Un mechón de plumas negras sobre su cabeza le da el nombre a este pájaro que en el país está en peligro de extinción. En enero pasado se halló un nido de esta especie en la reserva ecológica de Buenaventura (provincia de El Oro).
Un pájaro negro, un tanto grande y con un mechón de plumas en la cabeza, similar a un copete, –por lo que recibe el nombre de paraguas– voló entre los árboles que cubren la reserva Buenaventura (provincia de El Oro). El guardaparque que lo vio notó que llevaba una rama en el pico y siguió su vuelo hasta que llegó a un nido. Recién lo estaba formando sobre un árbol.
Se trataba del segundo nido del pájaro paraguas longuipéndulo (cephalopterus penduliger) del que se tiene referencia científica en el país. El primero se halló en el 2000, cerca de Mindo.
Investigadores dirigidos por el biólogo estadounidense Harold Greeney iniciaron el seguimiento de anidación de este pájaro, una de las 47 especies que constan en el Libro Rojo de las Aves del Ecuador en la categoría de peligro de extinción.
En el ámbito mundial, esta especie también habita en Colombia y es considerada ave vulnerable.
Los expertos colocaron una cámara de video en un arbusto contiguo al nido. Cambiaban de casete cada cuatro horas y durante los tres meses de estudio grabaron 800 horas.
A fines de enero el ave puso el huevo en el nido que había construido sobre la rama de un árbol que estaba a unos cinco metros del piso. El polluelo rompió su cascarón el pasado 23 de febrero. El macho nunca apareció por el nido, indica Greeney.
Los biólogos se sorprendieron de que la madre alimentara a su cría con lagartijas, porque la especie se caracteriza por comer frutas. Uno de estos reptiles medía cerca de 20 centímetros de largo y el polluelo empezó a engullirlo desde la cabeza.
El estudio terminó el 26 de marzo, día en que la cría del pájaro paraguas voló. Algo que ocurrió por casualidad. “La madre no se encontraba en el nido y el polluelo estaba moviendo sus alas cuando se cayó para atrás, entonces empezó a aletear y voló. Pero ese no era el día que debía hacerlo”, cuenta Greeney.
Ahora los biólogos revisan las imágenes que captaron para escribir un informe que se publicará en el 2005, en una revista científica.
El reporte servirá, manifiesta Greeney, para conocer más acerca de la forma de vida de esta especie y preservar los recursos de los que se valen estas aves para reproducirse y que pueda seguir creciendo su población.
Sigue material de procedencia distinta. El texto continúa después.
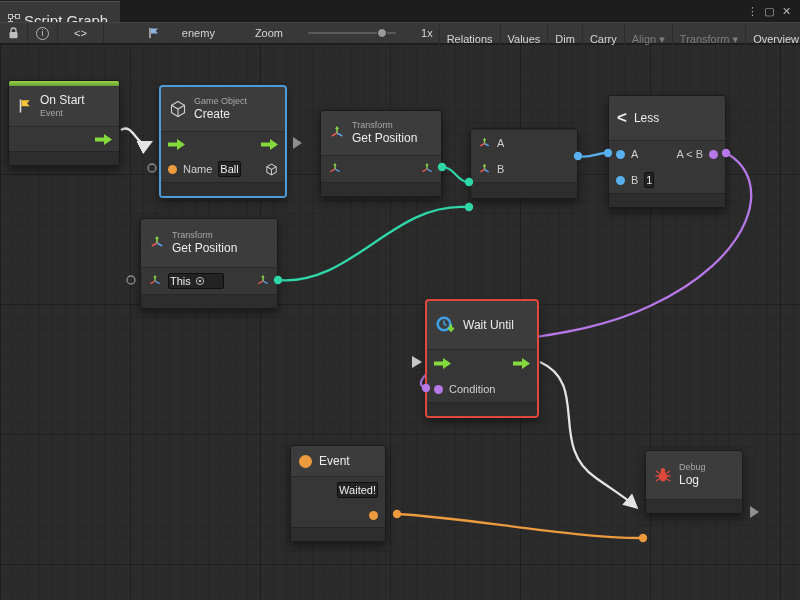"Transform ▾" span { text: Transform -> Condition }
En el bosque de Buenaventura, el paraguas macho estableció su sitio tradicional de cortejo. La carúncula recubierta de plumas que sale desde su cuello, idéntica a una corbata aterciopelada que es más grande que su cuerpo, se llena de aire, haciendo que las plumas se ericen cuando una hembra está cerca. Canta para atraerlas y ese sonido es parecido a las pitadas de los barcos que están listos para zarpar hacia alta mar. Las hembras pueden escucharlos hasta un kilómetro de distancia, expresa Francisco Sornoza, presidente de la Fundación de Conservación Jocotoco, dueña de la reserva Buenaventura.
El paraguas longuipéndulo es una especie rara y poco común en Ecuador. Hay entre 2.000 y 8.000 individuos maduros que moran en los bosques húmedos, generalmente de la Costa –refiere el Libro Rojo de las Aves del Ecuador–.
Playa de Oro, en Esmeraldas, también es hábitat de los pájaros paraguas; pero ahí enfrentan la amenaza de los cazadores. Los pobladores de la zona los atrapan para comérselos. Para ellos esta ave es una alternativa de alimento por su tamaño: unos 37 centímetros mide la hembra del pico a la cola, el macho es más grande (42 centímetros), señala Nancy Hilgert, presidenta de la Fundación AvesEcuador.
Este pájaro es importante para mantener las otras especies. Ellos comen frutas y al defecarlas riegan las semillas en el bosque para repoblarlo de árboles, explica la especialista.
El longuipéndulo tiene un símil en la Amazonia: el cephalopterus ornatus, ave con características parecidas, aunque se diferencia, por ejemplo, por el menor tamaño de la corbata de plumas que cuelga de su cuello. Pero el pájaro del oriente no está en riesgo, porque “la Amazonia tiene mucho más espacio, solo en la Costa (está en peligro) por falta de bosques”, acota Hilgert.